Why do people always pivot to the American system?

Just about every country in Western Europe offers a better healthcare service. The UK isn't 'lucky', our system isn't fit for purpose. We only need to look over the channel for functioning healthcare.

PropertyD · 10/02/2026 22:19

We certainly aren’t lucky to have it. We should be shouting from the rooftops for change.

Octavia64 · 10/02/2026 22:19

I’m not proud of it.

sorry, but I’m not.

one of my friends died on the operating table because he’d been sent away from a and e as not ill enough and when finally admitted it was too late.

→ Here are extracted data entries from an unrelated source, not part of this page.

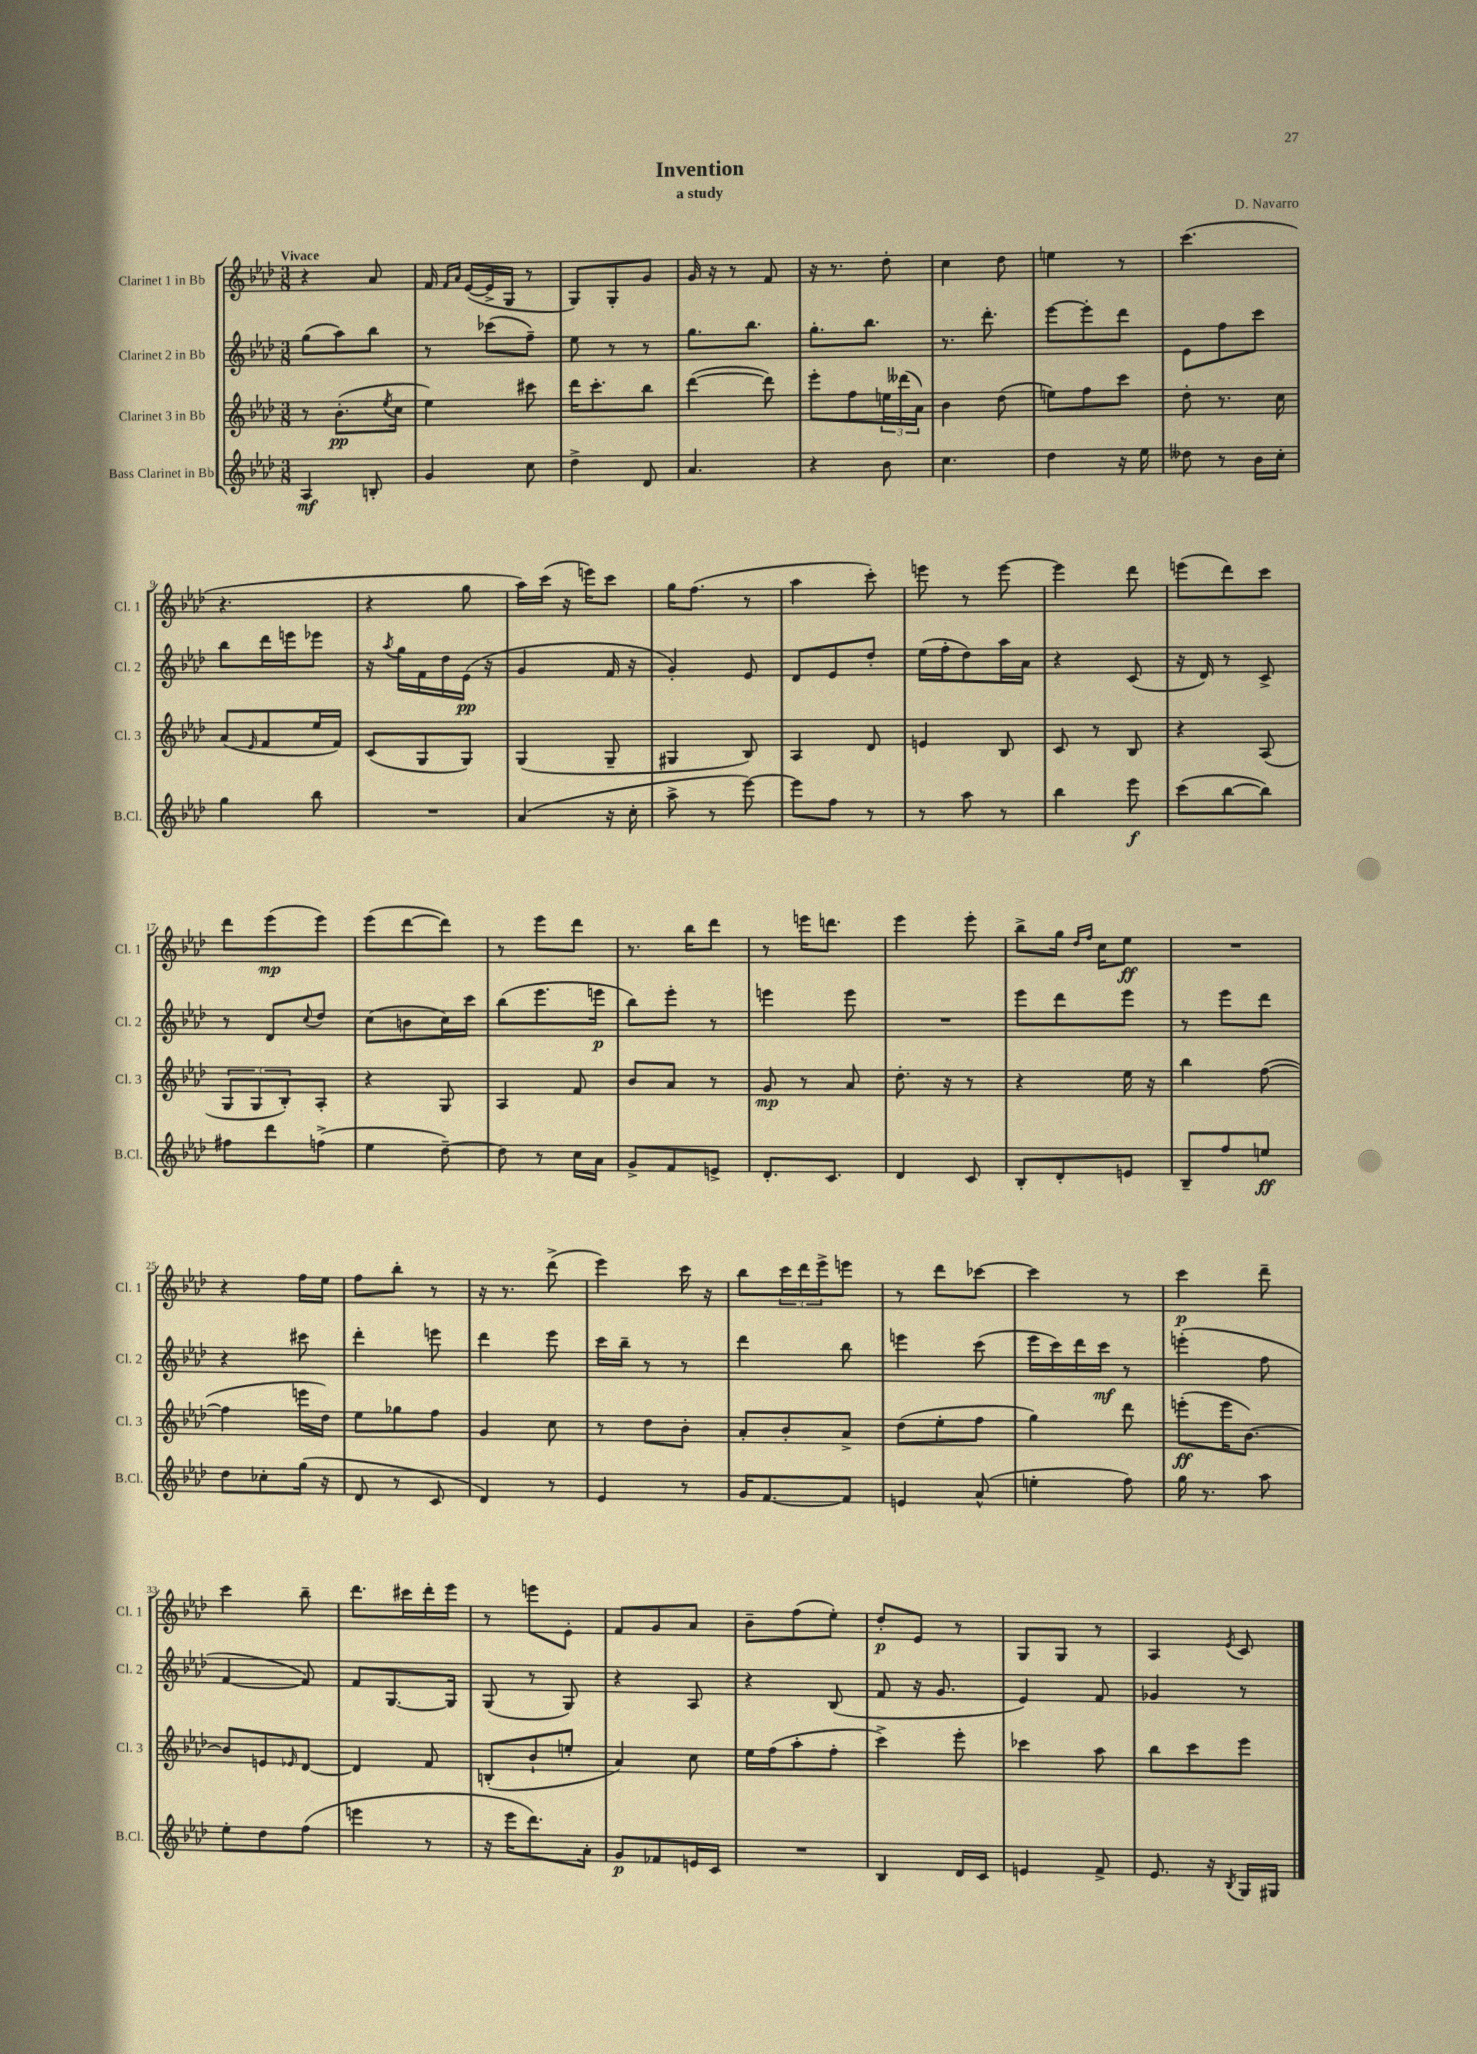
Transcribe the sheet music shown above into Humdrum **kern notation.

**kern	**dynam	**kern	**dynam	**kern	**dynam	**kern	**dynam
*part4	*part4	*part3	*part3	*part2	*part2	*part1	*part1
*staff4	*staff4	*staff3	*staff3	*staff2	*staff2	*staff1	*staff1
*I"Bass Clarinet in Bb	*	*I"Clarinet 3 in Bb	*	*I"Clarinet 2 in Bb	*	*I"Clarinet 1 in Bb	*
*I'B.Cl.	*	*I'Cl. 3	*	*I'Cl. 2	*	*I'Cl. 1	*
*clefG2	*	*clefG2	*	*clefG2	*	*clefG2	*
*k[b-e-a-d-]	*	*k[b-e-a-d-]	*	*k[b-e-a-d-]	*	*k[b-e-a-d-]	*
*M3/8	*	*M3/8	*	*M3/8	*	*M3/8	*
=1	=1	=1	=1	=1	=1	=1	=1
!	!	!	!	!	!	!LO:TX:a:B:t=Vivace	!
4A-/	mf	8r	.	(8gg\L	.	4r	.
.	.	(8.b-'\L	pp	8aa-\)	.	.	.
8Bn'/	.	.	.	8bb-\J	.	8a-/	.
.	.	8qee-/	.	.	.	.	.
.	.	16cc\Jk	.	.	.	.	.
=2	=2	=2	=2	=2	=2	=2	=2
4g/	.	4ee-\)	.	8r	.	16f/	.
.	.	.	.	.	.	16qqf/LL	.
.	.	.	.	.	.	16qqa-/JJ	.
.	.	.	.	.	.	([16e-/LL	.
.	.	.	.	(8ccc-X\L	.	16e-^/]	.
.	.	.	.	.	.	16G/JJ	.
8cc\	.	8ccc#X\	.	8ff~\J)	.	8r	.
=3	=3	=3	=3	=3	=3	=3	=3
4dd-^\	.	16ddd-\KL	.	8ee-\	.	8G/L)	.
.	.	8.ccc'\	.	.	.	.	.
.	.	.	.	8r	.	8G'/	.
8d-/	.	8bb-\J	.	8r	.	8g/J	.
=4	=4	=4	=4	=4	=4	=4	=4
4.a-/	.	([4ddd-\	.	8.gg\L	.	16g/	.
.	.	.	.	.	.	16r	.
.	.	.	.	.	.	8r	.
.	.	.	.	8.bb-\J	.	.	.
.	.	8ddd-\])	.	.	.	8f/	.
=5	=5	=5	=5	=5	=5	=5	=5
4r	.	8eee-'\L	.	8.gg'\L	.	16r	.
.	.	.	.	.	.	8.r	.
.	.	8ff\	.	.	.	.	.
.	.	.	.	8.bb-\J	.	.	.
8b-\	.	24een\L	.	.	.	8dd-'\	.
.	.	(24ddd--X\	.	.	.	.	.
.	.	24a-\JJ)	.	.	.	.	.
=6	=6	=6	=6	=6	=6	=6	=6
4.cc\	.	4b-\	.	8.r	.	4cc\	.
.	.	.	.	8.ddd-'\	.	.	.
.	.	(8dd-\	.	.	.	8dd-\	.
=7	=7	=7	=7	=7	=7	=7	=7
4dd-\	.	8een\L)	.	[8eee-\L	.	4een\	.
.	.	8ff\	.	8eee-'\]	.	.	.
16r	.	8ccc\J	.	8ddd-\J	.	8r	.
16ee-\	.	.	.	.	.	.	.
=8	=8	=8	=8	=8	=8	=8	=8
8dd--X\	.	8dd-'\	.	8e-\L	.	(4.ccc\	.
8r	.	8.r	.	8ff\	.	.	.
16b-\LL	.	.	.	8ccc\J	.	.	.
16cc'\JJ	.	16cc\	.	.	.	.	.
!!LO:LB:g=z
=9	=9	=9	=9	=9	=9	=9	=9
4gg\	.	(8a-/L	.	8bb-\L	.	4.r	.
.	.	16qqe-/	.	.	.	.	.
.	.	8f/	.	16ddd-\L	.	.	.
.	.	.	.	16eeen\J	.	.	.
8bb-\	.	16ee-/L	.	8eee-X\J	.	.	.
.	.	16f/JJ)	.	.	.	.	.
=10	=10	=10	=10	=10	=10	=10	=10
4.r	.	(8c/L	.	16r	.	4r	.
.	.	.	.	8qaa-/	.	.	.
.	.	.	.	16gg\LL	.	.	.
.	.	8G/	.	16f\	.	.	.
.	.	.	.	16dd-\	.	.	.
.	.	8G/J)	.	(16e-\JJ	pp	8gg\	.
.	.	.	.	16r	.	.	.
=11	=11	=11	=11	=11	=11	=11	=11
(4a-/	.	(4G/	.	4g/	.	16aa-\LL)	.
.	.	.	.	.	.	(16ccc\JJ	.
.	.	.	.	.	.	16r	.
.	.	.	.	.	.	16eeen\KL)	.
16r	.	8G~/	.	16f/	.	8ccc\J	.
16cc'\	.	.	.	16r	.	.	.
=12	=12	=12	=12	=12	=12	=12	=12
8aa-^\	.	4G#X/	.	4g'/)	.	16gg\KL	.
.	.	.	.	.	.	(8.ff\J	.
8r	.	.	.	.	.	.	.
[8eee-\)	.	8B-/)	.	8e-/	.	8r	.
=13	=13	=13	=13	=13	=13	=13	=13
8eee-\L]	.	4A-/	.	8d-/L	.	4aa-\	.
8ff\J	.	.	.	8e-/	.	.	.
8r	.	8d-/	.	8dd-'/J	.	8ccc'\)	.
=14	=14	=14	=14	=14	=14	=14	=14
8r	.	4en/	.	(16ee-\LL	.	8eeen\	.
.	.	.	.	16ff'\J	.	.	.
8aa-\	.	.	.	8dd-\)	.	8r	.
8r	.	8B-/	.	16aa-\L	.	[8eee\	.
.	.	.	.	16a-\JJ	.	.	.
=15	=15	=15	=15	=15	=15	=15	=15
4bb-\	.	8c/	.	4r	.	4eee\]	.
.	.	8r	.	.	.	.	.
8eee-\	f	8B-/	.	(8c/	.	8ddd-\	.
=16	=16	=16	=16	=16	=16	=16	=16
(8ccc\L	.	4r	.	16r	.	(8eeen\L	.
.	.	.	.	16d-/)	.	.	.
[8bb-\	.	.	.	8r	.	8ddd-\)	.
8bb-\J])	.	(8A-/	.	8c^/	.	8ccc\J	.
!!LO:LB:g=z
=17	=17	=17	=17	=17	=17	=17	=17
8ff#X\L	.	12G/L	.	8r	.	8ddd-\L	.
.	.	12G/	.	.	.	.	.
8ddd-\	.	.	.	8d-/L	.	(8eee-\	mp
.	.	12B-'/)	.	.	.	.	.
.	.	.	.	8qqcc/	.	.	.
(8ffn^\J	.	8A-'/J	.	8dd-/J	.	8eee-\J)	.
=18	=18	=18	=18	=18	=18	=18	=18
4ee-\	.	4r	.	(8cc\L	.	(8eee-\L	.
.	.	.	.	8bn\	.	[8ddd-\	.
[8dd-~\)	.	8G/	.	16cc\L)	.	8ddd-\J])	.
.	.	.	.	16ccc\JJ	.	.	.
=19	=19	=19	=19	=19	=19	=19	=19
8dd-\]	.	4A-/	.	(8bb-\L	.	8r	.
8r	.	.	.	8.eee-\	.	8eee-\L	.
16cc\LL	.	8f/	.	.	.	8ddd-\J	.
16a-\JJ	.	.	.	16eeen\Jk	p	.	.
=20	=20	=20	=20	=20	=20	=20	=20
8g^/L	.	8b-/L	.	8bb-\L)	.	8.r	.
8f/	.	8a-/J	.	8eee-'\J	.	.	.
.	.	.	.	.	.	16bb-\KL	.
8en^/J	.	8r	.	8r	.	8ddd-\J	.
=21	=21	=21	=21	=21	=21	=21	=21
8.d-'/L	.	8g/	mp	4eeen\	.	8r	.
.	.	8r	.	.	.	16eeen\KL	.
8.c/J	.	.	.	.	.	8.dddn\J	.
.	.	8a-/	.	8eee\	.	.	.
=22	=22	=22	=22	=22	=22	=22	=22
4d-/	.	8.dd-'\	.	4.r	.	4eee-\	.
.	.	16r	.	.	.	.	.
8c/	.	8r	.	.	.	8eee-'\	.
=23	=23	=23	=23	=23	=23	=23	=23
8B-'/L	.	4r	.	8eee-\L	.	8bb-^\L	.
8d-'/	.	.	.	8ddd-\	.	16gg\Jk	.
.	.	.	.	.	.	16qqdd-/LL	.
.	.	.	.	.	.	16qqff/JJ	.
.	.	.	.	.	.	16cc\KL	.
8en/J	.	16ee-\	.	8eee-\J	.	8ee-\J	ff
.	.	16r	.	.	.	.	.
=24	=24	=24	=24	=24	=24	=24	=24
8B-~/L	.	4bb-\	.	8r	.	4.r	.
8ff/	.	.	.	8eee-\L	.	.	.
8een/J	ff	([8ff\	.	8ddd-\J	.	.	.
!!LO:LB:g=z
=25	=25	=25	=25	=25	=25	=25	=25
8dd-\L	.	4ff\]	.	4r	.	4r	.
8cc-X'\	.	.	.	.	.	.	.
(16gg\Jk	.	16eeen\LL	.	8ccc#X\	.	16ff\LL	.
16r	.	16dd-\JJ)	.	.	.	16ee-\JJ	.
=26	=26	=26	=26	=26	=26	=26	=26
8d-/	.	8ee-\L	.	4ddd-'\	.	8ff\L	.
8r	.	8gg-X\	.	.	.	8bb-'\J	.
8c/	.	8ff\J	.	8eeen\	.	8r	.
=27	=27	=27	=27	=27	=27	=27	=27
4d-/)	.	4g/	.	4ddd-\	.	16r	.
.	.	.	.	.	.	8.r	.
8r	.	8cc\	.	8eee-\	.	(8ddd-^\	.
=28	=28	=28	=28	=28	=28	=28	=28
4e-/	.	8r	.	16ccc\LL	.	4eee-\)	.
.	.	.	.	16bb-~\JJ	.	.	.
.	.	8dd-\L	.	8r	.	.	.
8r	.	8b-'\J	.	8r	.	16ccc\	.
.	.	.	.	.	.	16r	.
=29	=29	=29	=29	=29	=29	=29	=29
16g/KL	.	8a-'/L	.	4ddd-\	.	8bb-\L	.
[8.f/	.	.	.	.	.	.	.
.	.	8b-'/	.	.	.	24ccc\L	.
.	.	.	.	.	.	24ddd-\	.
.	.	.	.	.	.	24eee-^\J	.
8f/J]	.	8a-^/J	.	8bb-\	.	8eeen\J	.
=30	=30	=30	=30	=30	=30	=30	=30
4en/	.	(8dd-\L	.	4eeen\	.	8r	.
.	.	8ee-'\	.	.	.	8ddd-\L	.
(8a-^^/	.	8ff\J	.	(8ccc\	.	[8ccc-X\J	.
=31	=31	=31	=31	=31	=31	=31	=31
4een'\	.	4gg\)	.	16eee-\LL	.	4ccc-\]	.
.	.	.	.	16ccc\)	.	.	.
.	.	.	.	16ddd-\	.	.	.
.	.	.	.	16ccc\JJ	mf	.	.
8ff\)	.	8ddd-\	.	8r	.	8r	.
=32	=32	=32	=32	=32	=32	=32	=32
16gg\	.	(8eeen'\L	ff	(4eeen'\	.	4ccc\	p
8.r	.	.	.	.	.	.	.
.	.	16eee\K	.	.	.	.	.
.	.	[8.b-\J)	.	.	.	.	.
8aa-\	.	.	.	8ff\	.	8ddd-~\	.
!!LO:LB:g=z
=33	=33	=33	=33	=33	=33	=33	=33
8ee-'\L	.	8b-/L]	.	[4f/	.	4ccc\	.
8dd-\	.	8en/	.	.	.	.	.
.	.	16qqe-X/	.	.	.	.	.
(8ff\J	.	[8d-/J	.	8f/])	.	8bb-~\	.
=34	=34	=34	=34	=34	=34	=34	=34
4eeen\	.	4d-/]	.	8f/L	.	8.ddd-\L	.
.	.	.	.	[8.G/	.	.	.
.	.	.	.	.	.	16ccc#X\L	.
8r	.	8f/	.	.	.	16ddd-'\	.
.	.	.	.	16G/Jk]	.	16eee-\JJ	.
=35	=35	=35	=35	=35	=35	=35	=35
16r	.	(8Bn'/L	.	(8G/	.	8r	.
16eee-\KL	.	.	.	.	.	.	.
8.ddd-\)	.	8b-`/	.	8r	.	8eeen\L	.
.	.	8een'/J	.	8G/)	.	8e-'\J	.
16a-'\Jk	.	.	.	.	.	.	.
=36	=36	=36	=36	=36	=36	=36	=36
8g/L	p	4a-/)	.	4r	.	8f/L	.
8f-X/	.	.	.	.	.	8g/	.
16en/L	.	8cc\	.	8A-/	.	8a-/J	.
16c/JJ	.	.	.	.	.	.	.
=37	=37	=37	=37	=37	=37	=37	=37
4.r	.	16ee-\LL	.	4r	.	8b-~\L	.
.	.	(16ff\J	.	.	.	.	.
.	.	8aa-'\	.	.	.	(8ff\	.
.	.	8ff'\J	.	(8B-/	.	8ee-'\J)	.
=38	=38	=38	=38	=38	=38	=38	=38
4B-/	.	4ccc^\)	.	8f/	.	8dd-'/L	p
.	.	.	.	16r	.	8e-/J	.
.	.	.	.	8.g/	.	.	.
16d-/LL	.	8eee-'\	.	.	.	8r	.
16c/JJ	.	.	.	.	.	.	.
=39	=39	=39	=39	=39	=39	=39	=39
4en/	.	4ccc-X\	.	4e-/)	.	8G/L	.
.	.	.	.	.	.	8G/J	.
8f^/	.	8aa-\	.	8f/	.	8r	.
=40	=40	=40	=40	=40	=40	=40	=40
8.e-/	.	8bb-\L	.	4g-X/	.	4A-/	.
.	.	8ccc\	.	.	.	.	.
16r	.	.	.	.	.	.	.
8qB-/	.	.	.	.	.	8qe-/	.
16G/LL	.	8eee-\J	.	8r	.	8c/	.
16G#X/JJ	.	.	.	.	.	.	.
==	==	==	==	==	==	==	==
*-	*-	*-	*-	*-	*-	*-	*-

i personally am significantly more disabled than I otherwise would be as a complication wasn’t spotted in time and now I live in permanent pain. Only the fact my ExH had medical insurance meant I was able to get treatment.

it’s not ok at the moment. My mum is very elderly and I have a standing protocol that no-one in my family goes into hospital alone. They just are not safe places any more.

I went for a review with my consultant recently. This isn’t offered on the nhs - I can’t even get in to see my gp. The private hospital he practices at was absolutely chocka with patients.

people are scared of the level of treatment they will get at nhs hospital and don’t want to die or be permanently disabled.

we are already sliding significantly towards an American system.

daffodilandtulip · 10/02/2026 22:19

Do we though? It’s an ineffective money pit, ran by more managers than clinicians, using a system that’s so ingrained in mismanagement that it can’t be fixed without burning it down and starting again.